Josh Johnson, the Ultimate Journeyman Quarterback, Had the Game of His Life – Sports Illustrated Leave a comment

If you’re watching an NFL game and you see Josh Johnson enter the game in your team’s uniform, you know something has gone terribly wrong. While guys like Chase Daniel and Chad Henne have made a good living as career backup quarterbacks, Johnson has managed to stick around for 14 years as a perennial third-stringer. If a team is looking for a reliable Plan C quarterback, Johnson is the guy.

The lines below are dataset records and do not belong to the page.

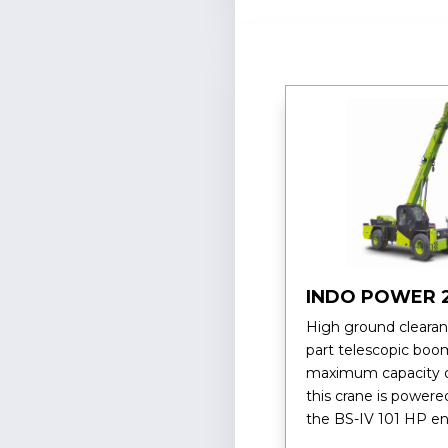
INDO POWER 
High ground clearan
part telescopic boo
maximum capacity o
this crane is powere
the BS-IV 101 HP en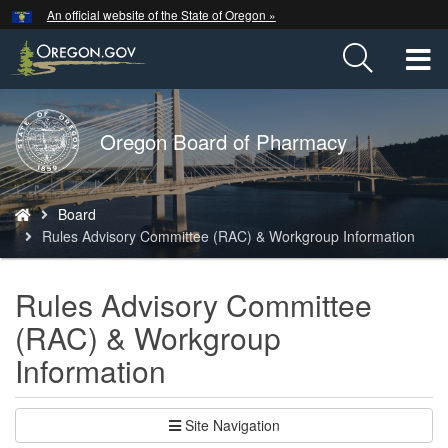
Hidden Submit
An official website of the State of Oregon »
Skip
to
T
main
content
M
Back
Oregon Board of Pharmacy
M
to
Home
You
Board
are
Rules Advisory Committee (RAC) & Workgroup Information
here:
Rules Advisory Committee
(RAC) & Workgroup
Information
Site Navigation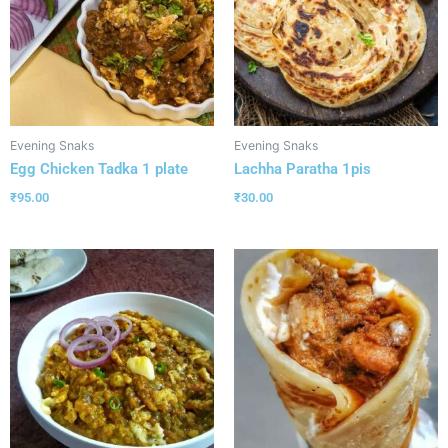
Evening Snaks
Evening Snaks
Egg Chicken Tadka 1 plate
Lachha Paratha 1pis
₹
95.00
₹
30.00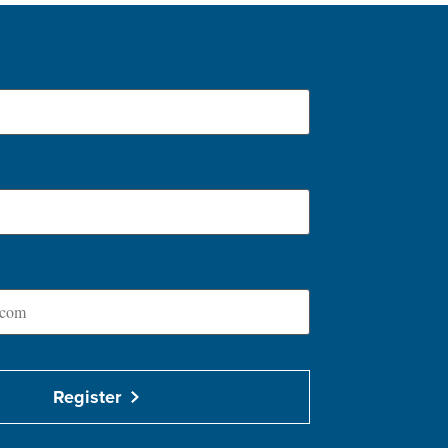
Register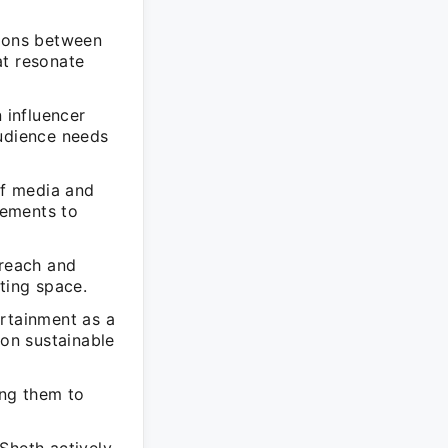
tions between
at resonate
 influencer
audience needs
of media and
lements to
 reach and
ting space.
ertainment as a
 on sustainable
ing them to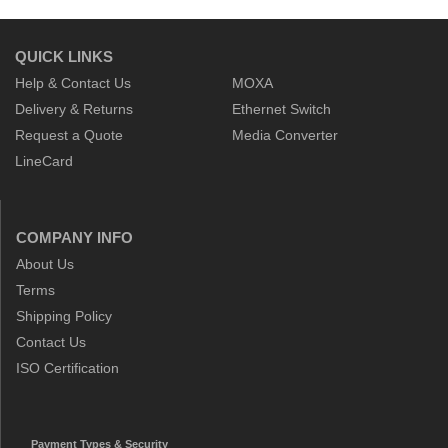
QUICK LINKS
Help & Contact Us
MOXA
Delivery & Returns
Ethernet Switch
Request a Quote
Media Converter
LineCard
COMPANY INFO
About Us
Terms
Shipping Policy
Contact Us
ISO Certification
Payment Types & Security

Johnson has been under contract with a whopping 13 NFL teams (plus stints with three teams in the UFL, AAF and XFL). He started this season on the Jets’ practice squad (his second stint with the team after spending a week in training camp with them in 2015) and was elevated to the 53-man roster for last week’s game against the Bengals after Zach Wilson was injured, backing up Mike White. When White went down with a forearm injury early in Thursday night’s game against the Colts, it was Johnson’s time to shine.
Though the Jets got demolished in a blowout loss that wasn’t as close as the 45–30 final score would indicate (New York trailed 42–10 at one point), Johnson had the best game of his career. He completed 27 of 41 passes for 317 yards and three touchdowns, setting career highs for completions, yardage and touchdowns.
The one blemish on his night was an interception thrown in the final minute that came on a pass that was tipped at the line.
Johnson was visibly upset that he was denied a chance to throw a fourth touchdown. And who could blame him? With White expected to be able to start the Jets’ next game, Johnson might have to wait a while to throw another pass.
Johnson has had one of the most remarkable NFL careers of my lifetime. After being selected in the fifth round of the 2008 draft by the Buccaneers, he started five games for Tampa Bay over the course of three seasons. His career then followed the familiar path of a borderline NFL quarterback. He landed with the Sacramento Mountain Lions of the United Football League in 2012 but made it back to the NFL and started bouncing around with different teams. Each stop is catalogued on his impressively exhaustive LinkedIn profile.
Seven years after his last NFL pass, Johnson started three games for Washington in 2018 (the year of Alex Smith’s catastrophic injury). His first action for the team came five days after he was signed, so he started playing Madden to learn who his teammates were.
Johnson is one of eight players selected in the 2008 draft who is still in the NFL today. The list includes Henne, Joe Flacco and five former Pro Bowlers: Matt Ryan, Calais Campbell, Matthew Slater, Duane Brown and DeSean Jackson (who is a free agent after being cut by the Rams this week). And then there’s Johnson, who has played just 35 games in the NFL.
Ever since his brief run as the starter in Washington, I’ve wondered what it is about Johnson that makes him such a perfect third-string quarterback. Is he a genius when it comes to learning playbooks? Does his mobility afford him a certain margin of error that other quarterbacks don’t have? Or is he just willing to toil in obscurity when other guys would rather hang it up?
Whatever it is, he’s made a career out of doing a job that nobody ever really wants to have. But his outlook is different.
“I don’t really like it when people call me a ‘backup quarterback.’ That’s not how I see myself,” Johnson told Sports Illustrated’s Jon Wertheim in 2018. “No, I’m a quarterback. Same for ‘journeyman quarterback.’ Again, I’m a quarterback. I’m on a journey. But so is everyone. This is life, right? Not everyone is in the position to be as successful as they can be. Not everyone can be the star at their job. There are ups and downs in our careers and it’s how we handle it that matters. But when the opportunity comes, you have to be ready. That sounds like self-help, but it’s the truth.”